If a line in the records below contains the word "recorded", copy it out.

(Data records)
BEGIN
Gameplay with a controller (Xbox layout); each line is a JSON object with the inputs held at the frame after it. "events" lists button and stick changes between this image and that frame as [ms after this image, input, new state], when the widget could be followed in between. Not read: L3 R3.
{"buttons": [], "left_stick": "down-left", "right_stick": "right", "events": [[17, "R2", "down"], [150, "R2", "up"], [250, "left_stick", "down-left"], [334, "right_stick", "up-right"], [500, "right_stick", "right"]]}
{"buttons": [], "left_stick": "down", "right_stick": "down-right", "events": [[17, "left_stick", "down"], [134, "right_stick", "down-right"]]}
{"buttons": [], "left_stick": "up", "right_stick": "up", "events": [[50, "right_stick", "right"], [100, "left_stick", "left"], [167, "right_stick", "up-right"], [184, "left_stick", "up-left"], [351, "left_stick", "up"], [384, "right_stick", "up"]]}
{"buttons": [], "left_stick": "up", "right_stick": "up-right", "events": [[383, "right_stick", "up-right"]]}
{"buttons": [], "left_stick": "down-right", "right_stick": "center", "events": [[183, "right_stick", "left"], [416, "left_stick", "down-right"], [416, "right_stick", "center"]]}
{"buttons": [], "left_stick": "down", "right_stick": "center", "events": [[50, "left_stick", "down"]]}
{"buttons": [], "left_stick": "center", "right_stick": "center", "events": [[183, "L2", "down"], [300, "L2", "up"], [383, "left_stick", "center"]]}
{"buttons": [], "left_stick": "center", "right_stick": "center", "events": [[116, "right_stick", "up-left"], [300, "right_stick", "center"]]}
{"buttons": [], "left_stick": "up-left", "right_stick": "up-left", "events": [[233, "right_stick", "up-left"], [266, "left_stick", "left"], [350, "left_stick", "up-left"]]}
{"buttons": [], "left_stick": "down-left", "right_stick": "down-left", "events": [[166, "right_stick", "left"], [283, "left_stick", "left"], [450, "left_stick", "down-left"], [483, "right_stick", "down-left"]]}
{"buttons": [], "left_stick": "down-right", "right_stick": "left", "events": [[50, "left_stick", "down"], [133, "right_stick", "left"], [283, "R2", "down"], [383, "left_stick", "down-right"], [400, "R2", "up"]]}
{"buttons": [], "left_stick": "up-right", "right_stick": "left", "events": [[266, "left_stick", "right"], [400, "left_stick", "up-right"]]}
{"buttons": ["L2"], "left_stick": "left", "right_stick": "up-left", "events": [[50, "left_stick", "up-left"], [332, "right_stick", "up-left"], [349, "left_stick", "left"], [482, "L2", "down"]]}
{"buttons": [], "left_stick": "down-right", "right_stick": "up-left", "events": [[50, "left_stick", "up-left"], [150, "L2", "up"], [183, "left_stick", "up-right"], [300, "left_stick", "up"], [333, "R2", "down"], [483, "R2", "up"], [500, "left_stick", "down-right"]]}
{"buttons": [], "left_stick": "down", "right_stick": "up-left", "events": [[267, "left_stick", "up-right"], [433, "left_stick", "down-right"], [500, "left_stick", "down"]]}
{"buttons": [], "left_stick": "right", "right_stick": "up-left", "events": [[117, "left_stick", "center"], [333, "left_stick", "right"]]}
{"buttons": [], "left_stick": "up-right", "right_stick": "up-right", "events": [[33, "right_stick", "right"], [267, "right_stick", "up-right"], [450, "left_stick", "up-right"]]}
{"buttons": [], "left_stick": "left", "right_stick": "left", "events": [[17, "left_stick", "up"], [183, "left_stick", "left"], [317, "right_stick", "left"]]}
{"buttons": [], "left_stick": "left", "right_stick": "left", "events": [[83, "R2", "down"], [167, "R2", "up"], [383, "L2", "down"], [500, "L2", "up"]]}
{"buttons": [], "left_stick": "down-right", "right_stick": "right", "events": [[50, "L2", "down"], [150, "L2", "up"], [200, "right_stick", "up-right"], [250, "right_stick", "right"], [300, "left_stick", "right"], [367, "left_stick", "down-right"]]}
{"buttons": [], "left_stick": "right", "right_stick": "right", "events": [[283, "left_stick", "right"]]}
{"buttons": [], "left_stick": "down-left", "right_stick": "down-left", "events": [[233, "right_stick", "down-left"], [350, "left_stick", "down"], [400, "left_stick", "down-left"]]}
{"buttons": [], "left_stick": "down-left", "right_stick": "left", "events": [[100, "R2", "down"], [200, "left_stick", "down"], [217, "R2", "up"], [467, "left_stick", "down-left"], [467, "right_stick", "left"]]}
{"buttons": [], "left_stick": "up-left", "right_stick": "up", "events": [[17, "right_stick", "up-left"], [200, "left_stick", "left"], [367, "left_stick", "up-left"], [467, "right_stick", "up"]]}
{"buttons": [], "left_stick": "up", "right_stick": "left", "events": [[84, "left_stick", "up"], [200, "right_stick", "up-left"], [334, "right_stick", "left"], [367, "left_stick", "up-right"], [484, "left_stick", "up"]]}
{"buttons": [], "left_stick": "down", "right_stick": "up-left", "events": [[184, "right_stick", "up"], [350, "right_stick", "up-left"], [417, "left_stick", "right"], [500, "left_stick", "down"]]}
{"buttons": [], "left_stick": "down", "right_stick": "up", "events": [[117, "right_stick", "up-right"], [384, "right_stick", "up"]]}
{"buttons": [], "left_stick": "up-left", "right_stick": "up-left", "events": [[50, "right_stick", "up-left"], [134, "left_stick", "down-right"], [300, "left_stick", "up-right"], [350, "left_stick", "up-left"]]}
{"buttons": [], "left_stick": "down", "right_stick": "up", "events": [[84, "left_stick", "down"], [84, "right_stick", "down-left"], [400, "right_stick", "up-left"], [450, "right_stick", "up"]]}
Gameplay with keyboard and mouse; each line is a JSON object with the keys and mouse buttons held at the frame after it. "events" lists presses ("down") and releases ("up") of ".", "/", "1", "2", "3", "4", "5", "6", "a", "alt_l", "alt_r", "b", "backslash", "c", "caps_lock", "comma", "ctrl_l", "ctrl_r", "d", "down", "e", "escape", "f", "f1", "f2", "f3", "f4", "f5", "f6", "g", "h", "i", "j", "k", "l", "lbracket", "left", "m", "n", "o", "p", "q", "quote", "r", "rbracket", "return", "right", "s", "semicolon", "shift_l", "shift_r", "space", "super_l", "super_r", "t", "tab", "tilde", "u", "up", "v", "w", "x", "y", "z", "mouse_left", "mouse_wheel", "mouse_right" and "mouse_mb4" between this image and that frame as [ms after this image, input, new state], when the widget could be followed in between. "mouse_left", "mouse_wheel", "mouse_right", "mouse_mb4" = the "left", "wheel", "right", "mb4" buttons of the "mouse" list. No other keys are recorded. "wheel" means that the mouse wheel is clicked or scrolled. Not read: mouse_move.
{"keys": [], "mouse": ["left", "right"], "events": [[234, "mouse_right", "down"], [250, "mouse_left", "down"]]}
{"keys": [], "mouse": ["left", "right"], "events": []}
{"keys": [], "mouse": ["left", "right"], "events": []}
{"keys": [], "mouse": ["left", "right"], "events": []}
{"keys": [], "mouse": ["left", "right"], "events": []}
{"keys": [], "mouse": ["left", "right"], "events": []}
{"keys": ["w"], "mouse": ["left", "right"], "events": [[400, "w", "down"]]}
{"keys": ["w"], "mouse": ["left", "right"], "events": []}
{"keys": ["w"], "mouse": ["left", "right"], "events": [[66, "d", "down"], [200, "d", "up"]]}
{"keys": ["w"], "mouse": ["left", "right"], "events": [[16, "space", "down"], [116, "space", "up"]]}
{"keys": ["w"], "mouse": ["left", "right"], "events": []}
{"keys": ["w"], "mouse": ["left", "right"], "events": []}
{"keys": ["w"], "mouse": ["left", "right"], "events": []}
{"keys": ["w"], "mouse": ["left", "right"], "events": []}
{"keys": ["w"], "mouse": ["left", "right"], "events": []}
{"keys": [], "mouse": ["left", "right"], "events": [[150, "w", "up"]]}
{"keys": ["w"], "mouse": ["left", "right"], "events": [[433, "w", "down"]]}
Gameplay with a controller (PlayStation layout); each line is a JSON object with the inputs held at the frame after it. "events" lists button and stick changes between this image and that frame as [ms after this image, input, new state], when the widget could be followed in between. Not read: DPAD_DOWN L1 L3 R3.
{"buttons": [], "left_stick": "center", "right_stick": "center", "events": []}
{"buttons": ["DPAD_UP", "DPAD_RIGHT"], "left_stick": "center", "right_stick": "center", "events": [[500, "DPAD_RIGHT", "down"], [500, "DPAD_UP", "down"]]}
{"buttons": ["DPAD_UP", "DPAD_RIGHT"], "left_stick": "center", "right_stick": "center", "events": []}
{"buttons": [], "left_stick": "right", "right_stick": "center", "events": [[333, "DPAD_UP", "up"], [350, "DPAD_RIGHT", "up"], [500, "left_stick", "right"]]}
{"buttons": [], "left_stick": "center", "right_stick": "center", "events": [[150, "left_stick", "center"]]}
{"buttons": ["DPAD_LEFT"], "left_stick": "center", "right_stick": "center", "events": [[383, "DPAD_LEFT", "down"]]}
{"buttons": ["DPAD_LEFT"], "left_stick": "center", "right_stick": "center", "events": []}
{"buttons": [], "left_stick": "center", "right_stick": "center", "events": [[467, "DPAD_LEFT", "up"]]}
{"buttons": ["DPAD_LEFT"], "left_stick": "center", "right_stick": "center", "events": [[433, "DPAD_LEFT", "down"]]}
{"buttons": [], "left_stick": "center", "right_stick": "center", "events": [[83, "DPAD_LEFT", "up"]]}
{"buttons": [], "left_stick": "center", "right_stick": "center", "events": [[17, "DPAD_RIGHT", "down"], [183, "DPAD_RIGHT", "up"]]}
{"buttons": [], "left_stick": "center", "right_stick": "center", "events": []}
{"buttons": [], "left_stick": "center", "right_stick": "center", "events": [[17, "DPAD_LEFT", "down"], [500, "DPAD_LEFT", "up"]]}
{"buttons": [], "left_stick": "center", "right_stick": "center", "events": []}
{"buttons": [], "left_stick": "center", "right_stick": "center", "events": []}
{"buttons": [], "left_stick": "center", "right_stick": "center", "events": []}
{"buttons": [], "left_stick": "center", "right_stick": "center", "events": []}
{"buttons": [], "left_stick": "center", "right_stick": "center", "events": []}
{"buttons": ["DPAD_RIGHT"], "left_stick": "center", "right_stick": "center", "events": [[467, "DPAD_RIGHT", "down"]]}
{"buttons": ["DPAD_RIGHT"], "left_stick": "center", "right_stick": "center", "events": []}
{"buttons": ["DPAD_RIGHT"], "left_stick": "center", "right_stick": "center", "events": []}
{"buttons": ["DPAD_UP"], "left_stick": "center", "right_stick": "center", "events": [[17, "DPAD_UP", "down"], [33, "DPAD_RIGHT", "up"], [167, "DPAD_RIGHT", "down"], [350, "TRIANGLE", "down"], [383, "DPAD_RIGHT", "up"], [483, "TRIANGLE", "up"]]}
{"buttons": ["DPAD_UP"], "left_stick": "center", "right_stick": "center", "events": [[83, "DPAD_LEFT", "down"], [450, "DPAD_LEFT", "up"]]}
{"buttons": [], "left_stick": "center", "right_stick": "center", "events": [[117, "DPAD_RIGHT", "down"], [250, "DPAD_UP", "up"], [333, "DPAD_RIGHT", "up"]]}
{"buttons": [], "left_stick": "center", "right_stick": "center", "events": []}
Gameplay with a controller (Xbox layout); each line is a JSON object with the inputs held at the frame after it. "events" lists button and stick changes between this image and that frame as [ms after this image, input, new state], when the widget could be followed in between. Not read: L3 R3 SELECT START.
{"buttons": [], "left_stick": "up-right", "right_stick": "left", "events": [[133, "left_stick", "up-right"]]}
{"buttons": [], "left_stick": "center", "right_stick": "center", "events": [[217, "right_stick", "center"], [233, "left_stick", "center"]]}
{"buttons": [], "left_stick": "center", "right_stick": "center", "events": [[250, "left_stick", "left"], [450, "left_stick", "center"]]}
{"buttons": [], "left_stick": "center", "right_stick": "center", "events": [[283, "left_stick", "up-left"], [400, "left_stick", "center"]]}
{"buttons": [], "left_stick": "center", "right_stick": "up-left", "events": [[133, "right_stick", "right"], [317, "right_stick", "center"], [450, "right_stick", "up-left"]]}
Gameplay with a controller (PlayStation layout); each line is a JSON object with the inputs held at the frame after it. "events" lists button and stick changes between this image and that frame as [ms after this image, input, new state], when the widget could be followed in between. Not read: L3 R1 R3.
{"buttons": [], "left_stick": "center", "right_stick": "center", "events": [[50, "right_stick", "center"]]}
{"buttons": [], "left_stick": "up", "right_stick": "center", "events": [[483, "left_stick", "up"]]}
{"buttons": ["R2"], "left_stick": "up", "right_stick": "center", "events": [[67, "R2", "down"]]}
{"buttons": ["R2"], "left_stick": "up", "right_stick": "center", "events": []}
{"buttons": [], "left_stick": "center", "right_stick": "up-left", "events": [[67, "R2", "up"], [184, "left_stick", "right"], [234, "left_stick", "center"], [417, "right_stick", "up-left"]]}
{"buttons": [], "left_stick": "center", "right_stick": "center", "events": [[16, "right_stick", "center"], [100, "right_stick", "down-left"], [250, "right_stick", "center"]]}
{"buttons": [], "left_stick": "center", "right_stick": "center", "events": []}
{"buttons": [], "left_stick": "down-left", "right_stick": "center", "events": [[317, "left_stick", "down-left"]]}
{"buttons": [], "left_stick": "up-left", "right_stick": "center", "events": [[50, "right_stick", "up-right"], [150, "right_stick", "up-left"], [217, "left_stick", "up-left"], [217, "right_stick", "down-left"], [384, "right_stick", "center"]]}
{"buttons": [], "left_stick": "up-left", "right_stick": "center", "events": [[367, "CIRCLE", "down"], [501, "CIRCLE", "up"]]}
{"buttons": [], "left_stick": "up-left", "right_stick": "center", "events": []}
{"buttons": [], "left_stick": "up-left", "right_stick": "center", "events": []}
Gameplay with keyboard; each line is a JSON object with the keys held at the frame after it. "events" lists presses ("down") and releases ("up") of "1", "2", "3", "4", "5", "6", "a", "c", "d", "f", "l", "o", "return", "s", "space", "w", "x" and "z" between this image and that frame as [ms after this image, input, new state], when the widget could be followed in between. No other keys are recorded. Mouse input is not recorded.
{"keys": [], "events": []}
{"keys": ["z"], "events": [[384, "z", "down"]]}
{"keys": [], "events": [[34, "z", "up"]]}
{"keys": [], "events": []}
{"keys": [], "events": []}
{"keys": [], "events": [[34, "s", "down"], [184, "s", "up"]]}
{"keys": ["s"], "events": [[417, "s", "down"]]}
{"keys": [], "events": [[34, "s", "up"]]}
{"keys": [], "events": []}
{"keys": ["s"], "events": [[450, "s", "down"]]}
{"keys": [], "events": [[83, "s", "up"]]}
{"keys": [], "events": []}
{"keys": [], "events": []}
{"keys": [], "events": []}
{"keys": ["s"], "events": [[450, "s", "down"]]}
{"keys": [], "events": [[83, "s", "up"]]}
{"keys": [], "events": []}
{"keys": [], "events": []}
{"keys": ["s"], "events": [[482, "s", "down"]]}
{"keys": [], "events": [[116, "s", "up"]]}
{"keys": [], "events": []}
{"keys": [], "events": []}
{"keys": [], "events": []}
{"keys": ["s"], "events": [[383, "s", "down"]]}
END
» Result:
Gameplay with keyboard and mouse; each line is a JSON object with the keys and mouse buttons held at the frame after it. "events" lists presses ("down") and releases ("up") of ".", "/", "1", "2", "3", "4", "5", "6", "a", "alt_l", "alt_r", "b", "backslash", "c", "caps_lock", "comma", "ctrl_l", "ctrl_r", "d", "down", "e", "escape", "f", "f1", "f2", "f3", "f4", "f5", "f6", "g", "h", "i", "j", "k", "l", "lbracket", "left", "m", "n", "o", "p", "q", "quote", "r", "rbracket", "return", "right", "s", "semicolon", "shift_l", "shift_r", "space", "super_l", "super_r", "t", "tab", "tilde", "u", "up", "v", "w", "x", "y", "z", "mouse_left", "mouse_wheel", "mouse_right" and "mouse_mb4" between this image and that frame as [ms after this image, input, new state], when the widget could be followed in between. "mouse_left", "mouse_wheel", "mouse_right", "mouse_mb4" = the "left", "wheel", "right", "mb4" buttons of the "mouse" list. No other keys are recorded. "wheel" means that the mouse wheel is clicked or scrolled. Not read: mouse_move.
Gameplay with keyboard; each line is a JSON object with the keys held at the frame after it. "events" lists presses ("down") and releases ("up") of "1", "2", "3", "4", "5", "6", "a", "c", "d", "f", "l", "o", "return", "s", "space", "w", "x" and "z" between this image and that frame as [ms after this image, input, new state], when the widget could be followed in between. No other keys are recorded. Mouse input is not recorded.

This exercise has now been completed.